Competitive analysis, product differentiation, nearest neighbor, topological data analysis, summary visualization, data science use cases, data access, data preparation, data exploration.
3. Goal of the Analysis
The goal was to identify the closest competitors, functionally speaking,
in the data science software industry.
Our hypothesis, was that text analysis and novel nearest neighbor
algorithms could distill text based reports into a useful summary
visualization of the products in the space.
4. Step 1: Text analysis, Data Transformation:
Two related reports covering the range of product capabilities across
four use cases were used for source data.
Source report content was converted to numeric representations of the
text. A matrix was populated with quantitative values ranging from 1 to
5.
5. Scope Adjustment
The source reports did not provide full breakdown of sub dimensions
within the four use cases. As a result, many fields in the matrix had
missing values.
The estimated completion time for a full analysis on all four use cases
exceeded cost benefit metrics. The goal was narrowed to focus on the
first use case, which had four sub dimensions: access, preparation,
exploration, and automation.
6. Step 2: Imputing Values and Adjusting Imputed Values
A value of [3] was set as the estimate for all missing values.
Scores for each sub dimension were averaged into a total for the use
case.
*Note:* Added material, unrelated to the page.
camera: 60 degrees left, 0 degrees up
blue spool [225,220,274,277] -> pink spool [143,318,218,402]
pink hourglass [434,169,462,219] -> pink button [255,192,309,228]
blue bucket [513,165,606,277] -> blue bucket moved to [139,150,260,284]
Result totals in the cqtinf model score table came close to the
source report result totals for the use case.
Minor adjustments to sub dimension values brought 12 of the 16
product scores into very close alignment with the source scores,
without concern of overfitting.
Alteryx [AYX] was chosen as the fixed variable for further analysis.
7. Step 3: Analysis Model Outputs
The cqtinf model provided two outputs:
1] a short list of AYX closest competitors, based on the number of times
a competitor is within range, where frequency represents closeness:
2] an input for a complex topological / nearest neighbor data analysis,
based on actual distance measures of competitors.
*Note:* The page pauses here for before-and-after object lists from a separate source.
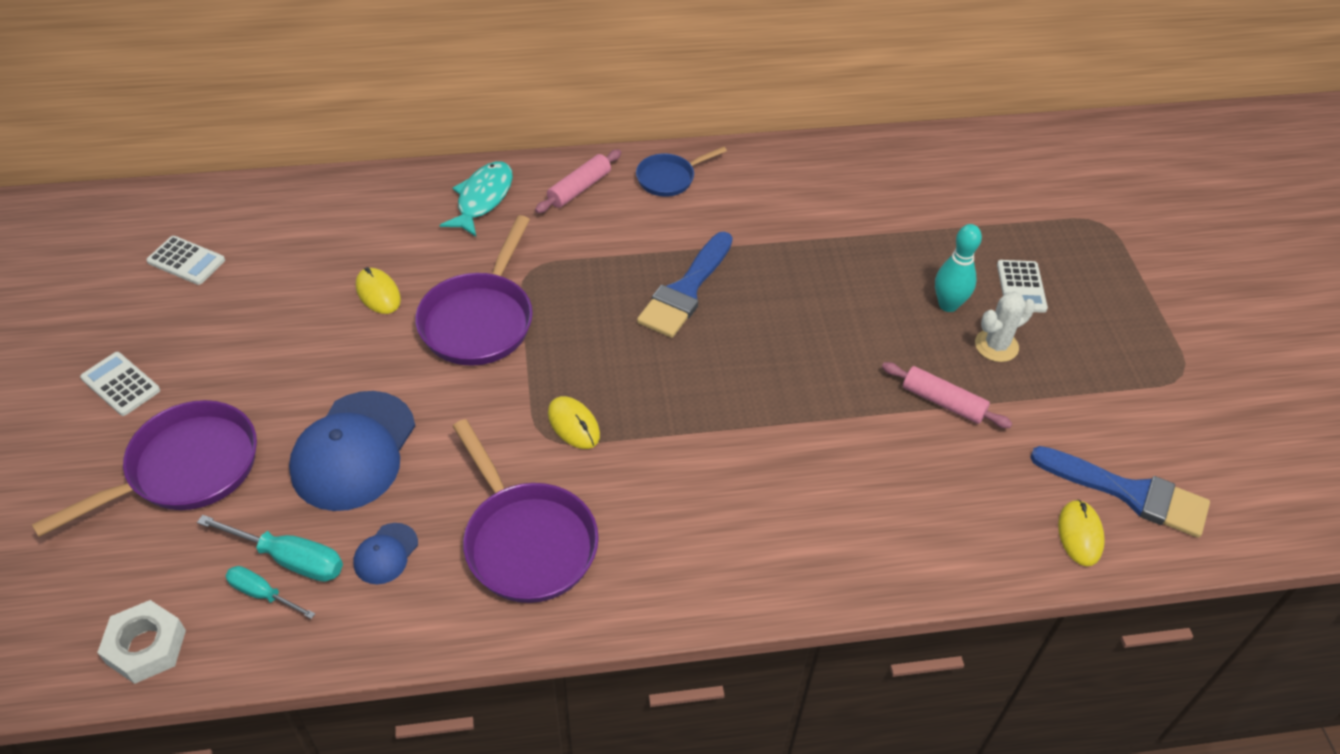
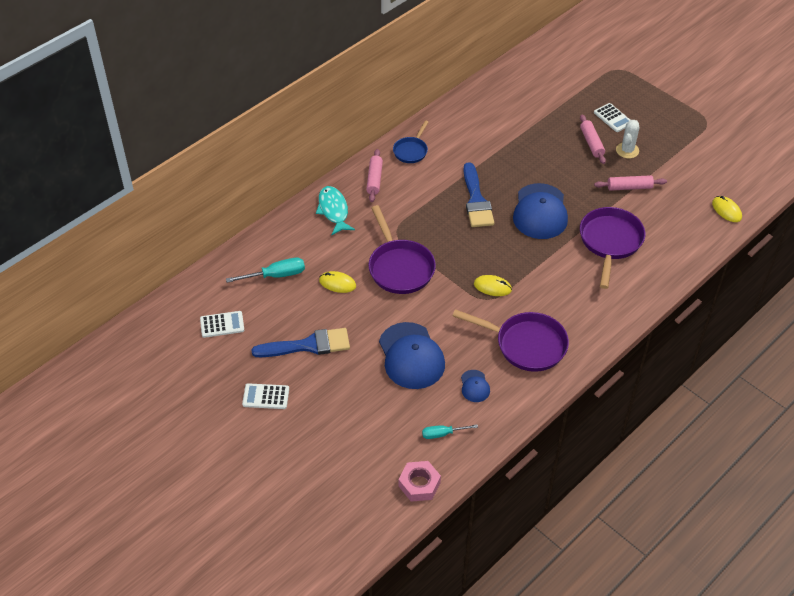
camera: 35 degrees left, 0 degrees up
purple pan [32,400,257,537] -> purple pan moved to [580,207,645,289]
white nut [97,600,186,684] -> pink nut [398,461,441,502]
turquoise screwdriver [197,515,343,582] -> turquoise screwdriver moved to [226,258,305,283]
turquoise bowling pin [935,224,982,312] -> pink rolling pin [580,115,606,164]
blue brush [1030,446,1210,538] -> blue brush moved to [251,328,350,357]
none -> blue cap [513,183,568,239]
Dataiku Datawatch TIBCO SAS VDMML KNIME
4 3.3 3.3 3 3
8. Step 4: Nearest Neighbor Conversion
To perform this nearest neighbor analysis, the matrix score values had
to be transformed into [x, y] grid coordinates which could be plotted on
a graph. cqtinf heuristics provided the conversion.
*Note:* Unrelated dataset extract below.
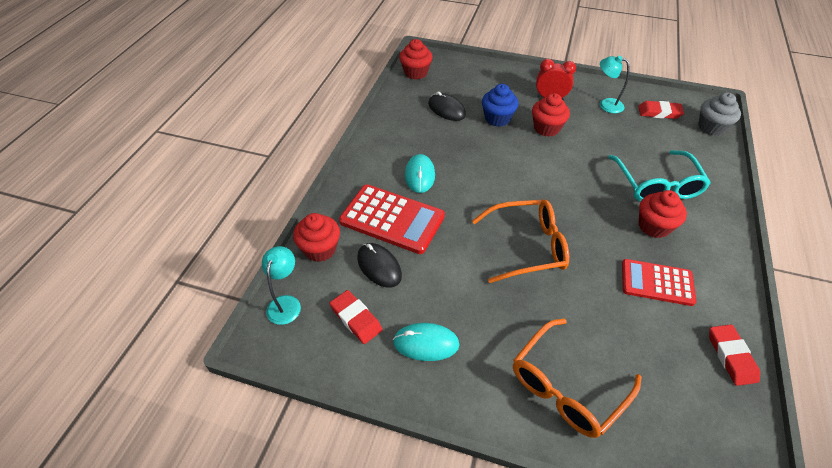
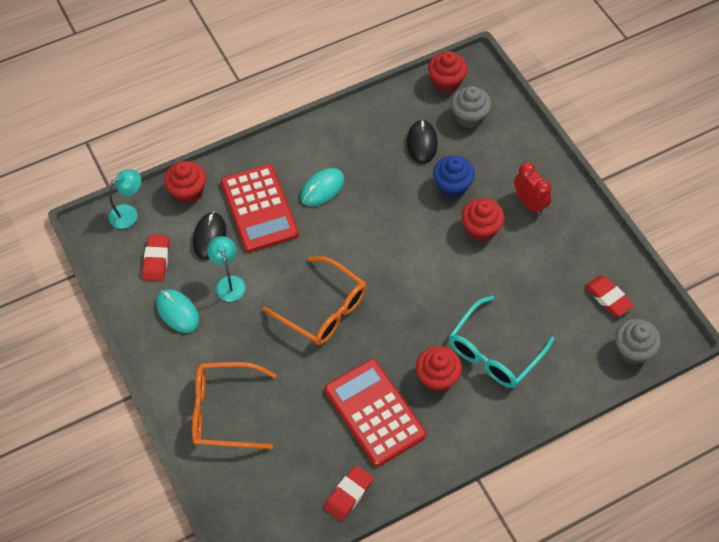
camera: 45 degrees right, 10 degrees up
turquoise lamp [600,56,630,113] -> turquoise lamp moved to [207,236,246,302]
red calculator [622,259,696,306] -> red calculator [325,359,426,467], size x1.51
none -> grey cupcake [451,86,491,128]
Once the modeling was completed, the full set of DSML software
products could be positioned on a grid, for summary visualization.
9. Step 5: Selection of Graphic Style
Four dimensions were required, and a layout that would support a
simple representation where product nodes could straddle two
dimensions without any crisscrossing of relationships, was designed
from scratch.
10. Comparing two Model Outputs: The resulting TDA map varied slightly
from the simpler frequency table.
Dataiku, #1 in the frequency table, fell just outside the map inclusion
criteria. Expanding the cqtinf model’s ‘top 5’ constraint from 5 to 6
would result in Dataiku being on the map.
According to the map, Rapidminer appears to be within shortlist
distance of AYX, which is inconsistent with other arguments.
The cqtinf node positioning heuristic delivers maps quickly, and in
theory these visualizations are explicatory. Spending more time on
additional calculations may repair this ‘problem,’ but since the model is
transparent, analysts can explain strengths or weaknesses in the
underlying data, and the positioning algorithm, and we can accept that
if some outputs of the model are not perfect, they are still useful.